TEXTO BASE:
En orden de aparición

SANDRA GAMARRA (Lima, 1972)
Del 19 de enero al 20 de febrero de 2010

En Orden de Aparición alude a la manera usual en que se presentan los personajes en los créditos de una película, donde parece aleatorio un orden que está determinado por una narración. Así mismo, las noticias en la prensa, las novedades en la web, las obras en una exposición responden a un orden al cual no siempre tenemos acceso.
El arte es un compuesto más del flujo de información incesante en nuestras sociedades. Se podría pensar que el espacio ¨propio¨ desde donde ver, experimentar, y reflexionar, el arte ya no tiene lugar.
Estamos, además, por la labor de borrar esos límites y hacer del arte una vivencia cada vez más cercana y como tal, expuesta a ese flujo que crece y avanza, llevándose consigo los límites, modificándolos constantemente.

LISTA DE ENTRADAS:
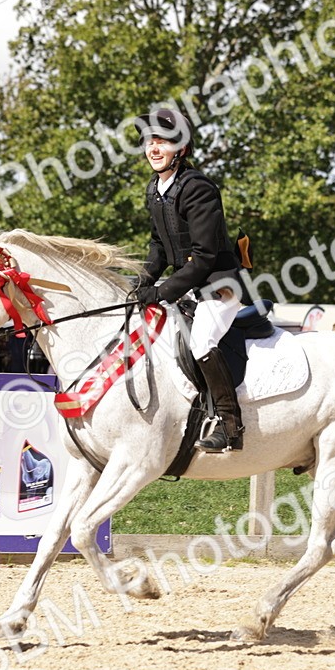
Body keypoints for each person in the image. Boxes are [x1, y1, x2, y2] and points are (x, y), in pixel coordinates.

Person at [131, 107, 247, 453]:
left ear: (180, 148)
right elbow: (158, 246)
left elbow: (205, 256)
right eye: (149, 141)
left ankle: (230, 425)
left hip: (219, 285)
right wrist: (141, 282)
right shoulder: (156, 189)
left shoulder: (198, 188)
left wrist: (162, 291)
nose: (153, 148)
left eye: (162, 142)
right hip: (190, 285)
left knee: (201, 341)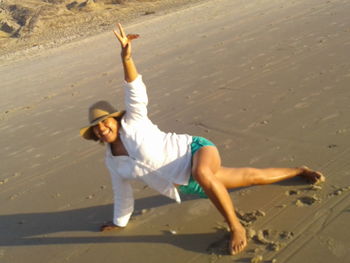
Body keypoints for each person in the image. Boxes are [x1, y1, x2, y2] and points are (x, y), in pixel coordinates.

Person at [80, 24, 325, 255]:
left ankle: (235, 226)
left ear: (115, 120)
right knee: (251, 177)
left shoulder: (134, 121)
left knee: (204, 174)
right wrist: (118, 222)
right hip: (189, 182)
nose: (102, 128)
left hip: (196, 150)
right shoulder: (113, 162)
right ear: (95, 135)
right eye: (97, 128)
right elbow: (121, 193)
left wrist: (126, 59)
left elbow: (135, 91)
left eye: (105, 122)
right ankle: (298, 170)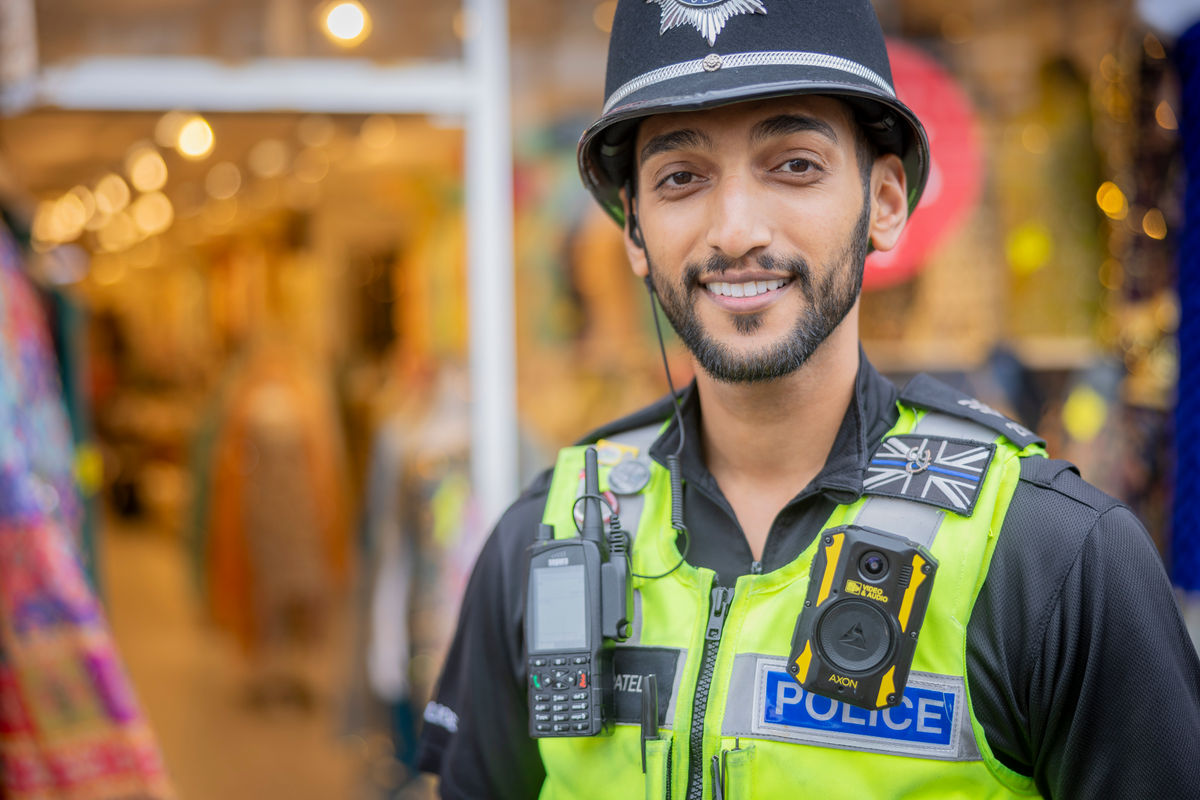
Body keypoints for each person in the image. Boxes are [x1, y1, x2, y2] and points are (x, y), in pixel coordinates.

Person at [417, 1, 1200, 797]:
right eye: (681, 178)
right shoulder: (542, 538)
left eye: (794, 164)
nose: (735, 230)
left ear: (886, 203)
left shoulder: (1053, 556)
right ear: (633, 233)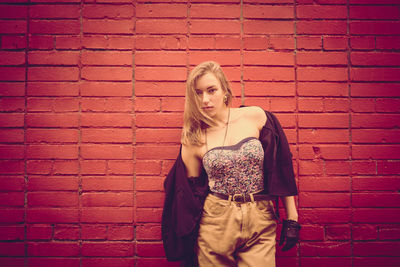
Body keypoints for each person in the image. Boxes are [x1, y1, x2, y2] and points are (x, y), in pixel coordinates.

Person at [162, 61, 300, 267]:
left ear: (225, 90)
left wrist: (292, 217)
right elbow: (191, 193)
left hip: (260, 216)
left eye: (211, 90)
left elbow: (281, 168)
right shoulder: (193, 138)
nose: (205, 99)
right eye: (198, 93)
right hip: (216, 221)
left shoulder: (256, 117)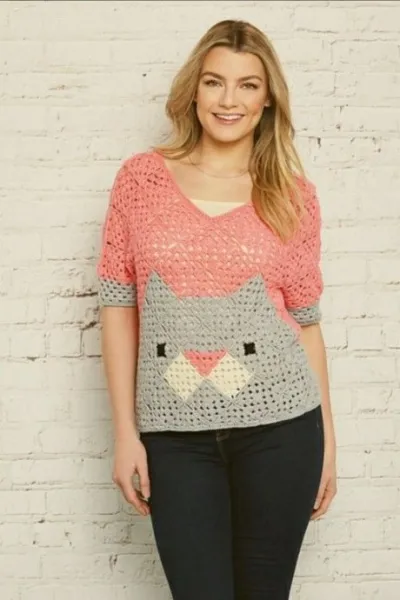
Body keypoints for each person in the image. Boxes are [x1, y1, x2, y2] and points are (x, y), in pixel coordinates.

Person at [97, 19, 337, 600]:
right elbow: (118, 306)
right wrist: (125, 432)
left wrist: (328, 442)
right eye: (214, 82)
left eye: (247, 85)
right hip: (174, 438)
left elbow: (306, 324)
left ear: (268, 98)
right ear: (195, 90)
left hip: (283, 431)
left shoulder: (291, 194)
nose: (229, 100)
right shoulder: (141, 180)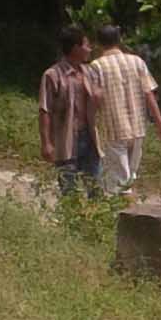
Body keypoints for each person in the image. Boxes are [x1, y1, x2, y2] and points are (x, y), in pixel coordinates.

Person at [85, 23, 161, 197]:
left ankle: (124, 218)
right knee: (129, 178)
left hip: (113, 129)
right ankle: (128, 214)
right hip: (137, 129)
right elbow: (149, 94)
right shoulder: (137, 62)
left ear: (98, 43)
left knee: (119, 183)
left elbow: (95, 98)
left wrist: (91, 127)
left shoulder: (96, 66)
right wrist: (160, 123)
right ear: (119, 40)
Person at [38, 25, 101, 195]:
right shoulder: (52, 75)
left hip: (89, 138)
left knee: (95, 188)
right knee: (69, 191)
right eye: (86, 45)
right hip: (64, 139)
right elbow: (45, 110)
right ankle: (73, 221)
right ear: (76, 48)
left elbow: (98, 103)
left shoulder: (90, 73)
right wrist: (46, 143)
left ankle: (94, 221)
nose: (90, 49)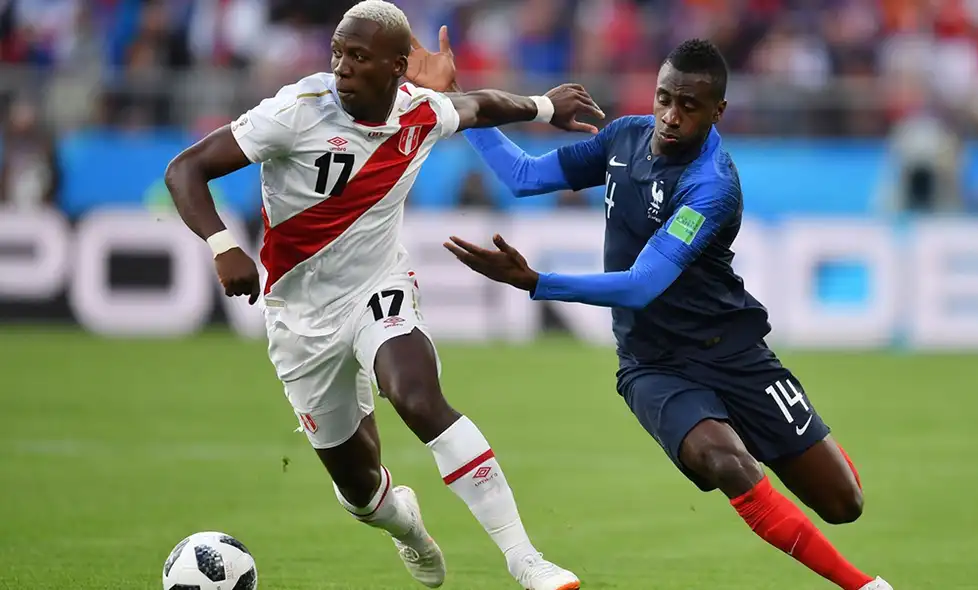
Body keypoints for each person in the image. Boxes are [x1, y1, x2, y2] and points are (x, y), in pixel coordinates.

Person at [421, 34, 893, 590]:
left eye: (689, 106)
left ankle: (797, 437)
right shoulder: (624, 137)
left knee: (844, 504)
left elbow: (643, 284)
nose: (670, 116)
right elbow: (526, 176)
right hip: (655, 365)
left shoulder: (711, 188)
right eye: (664, 98)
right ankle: (865, 587)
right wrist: (456, 97)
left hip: (735, 353)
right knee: (728, 464)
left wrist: (536, 282)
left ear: (718, 111)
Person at [164, 2, 602, 589]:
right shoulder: (296, 113)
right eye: (339, 53)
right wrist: (222, 244)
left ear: (398, 67)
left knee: (419, 399)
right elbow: (186, 168)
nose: (343, 67)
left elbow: (478, 107)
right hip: (300, 321)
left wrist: (546, 106)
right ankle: (408, 528)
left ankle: (526, 560)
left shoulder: (419, 113)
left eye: (359, 56)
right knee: (361, 488)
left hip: (378, 288)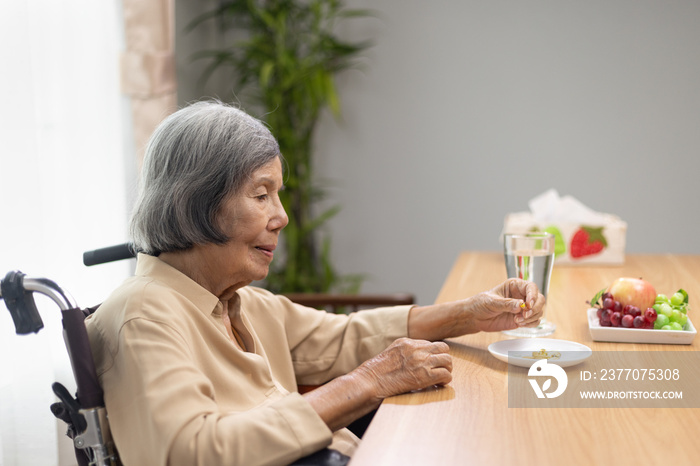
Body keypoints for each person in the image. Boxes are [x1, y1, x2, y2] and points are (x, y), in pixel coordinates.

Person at [85, 100, 545, 466]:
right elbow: (192, 453)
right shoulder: (145, 316)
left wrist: (470, 313)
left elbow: (344, 337)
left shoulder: (238, 302)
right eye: (261, 195)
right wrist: (365, 382)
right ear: (197, 202)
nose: (281, 217)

TAREAS:
1) Vuelve a escribir todo lo que va desde "El arte es un" hasta "límites, modificándolos constantemente." en el texto sobre la exposición de Sandra Gamarra.
2) Responde estas preguntas con datos del texto sobre la exposición de Sandra Gamarra:
(a) ¿Qué ciudad y qué año figuran entre paréntesis junto al nombre de Sandra Gamarra?
(b) ¿Qué fechas aparecen debajo de ese nombre?
(c) ¿A qué alude el título "En Orden de Aparición"?

RESPUESTAS POR TAREA:
1)
El arte es un compuesto más del flujo de información incesante en nuestras sociedades. Se podría pensar que el espacio ¨propio¨ desde donde ver, experimentar, y reflexionar, el arte ya no tiene lugar.
Estamos, además, por la labor de borrar esos límites y hacer del arte una vivencia cada vez más cercana y como tal, expuesta a ese flujo que crece y avanza, llevándose consigo los límites, modificándolos constantemente.

2)
(a) Lima, 1972.
(b) Del 19 de enero al 20 de febrero de 2010.
(c) A la manera usual en que se presentan los personajes en los créditos de una película.